Here in northern Virginia, we are fortunate to have a long, luxurious fall season. Typically, around the start of school, just after Labor Day, the weather turns, as with the click of a switch. The dense humidity of late August dissipates. The refreshingly crisp air of autumn starts streaming in. Mornings and evenings are chilly, afternoons sunny and warm. The switch usually clicks off again briefly, and summer’s hot blanket gets a few last chances to throw its sticky weight around. But these are the final gasps of a lost cause; fall’s triumph is inevitable. And by then, the visual signs of the new season begin to appear.
The first signs of fall in our area are subtle. In a cloud of green leaves, a few spots of yellow and orange pop up, as here at the big rock known as Freestone Point in Leesylvania State Park on the Potomac.
Here, above and below, the crows seem to appreciate the touches of red and gold that beautify their treetop perches.

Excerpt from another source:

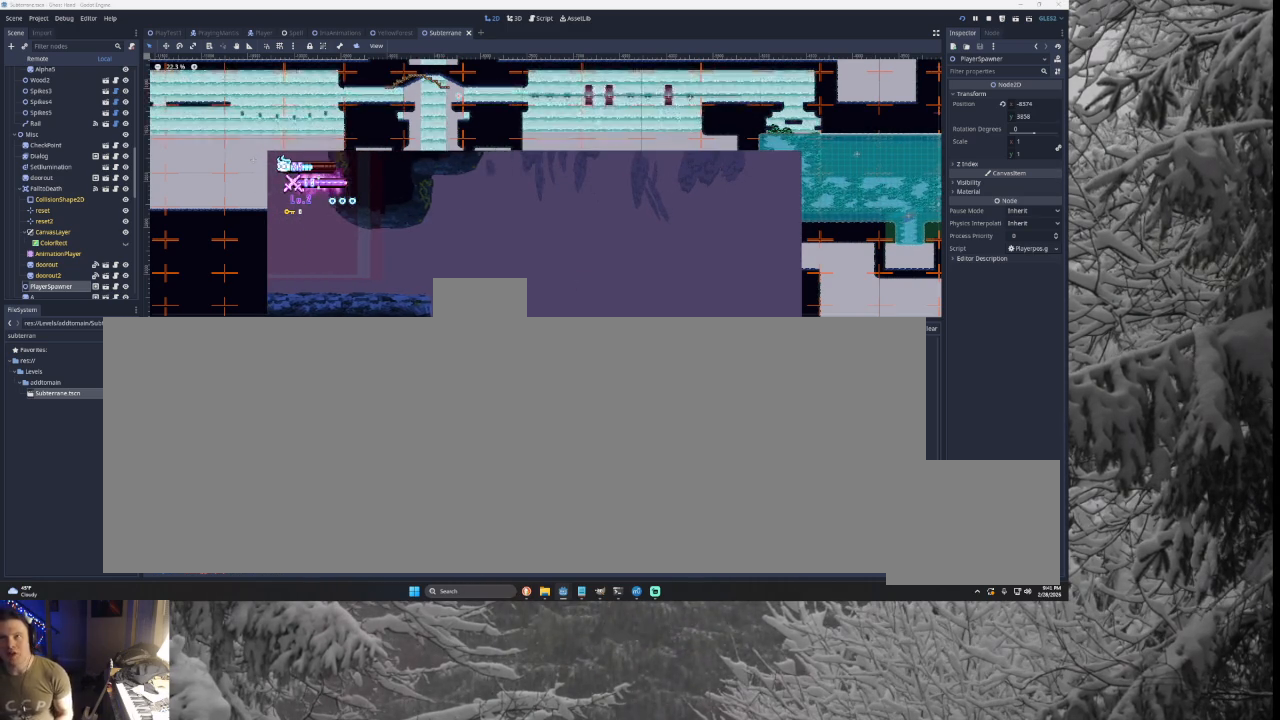
{"buttons": [], "left_stick": "right", "right_stick": "center", "events": [[33, "TRIANGLE", "down"], [333, "TRIANGLE", "up"]]}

Morning sunlight cuts through the mist off the lake, intensifying the glow of newly golden leaves.
Scruffy, disheveled pond foliage assumes a dignified fall palette of bronze and copper.
Goldenrod, like crystallized sunbeams, dresses up the banks of the pond.
Before long, a few trees, like this maple, above, and the small dogwood in the
distance below, trade all their green for more flamboyant colors.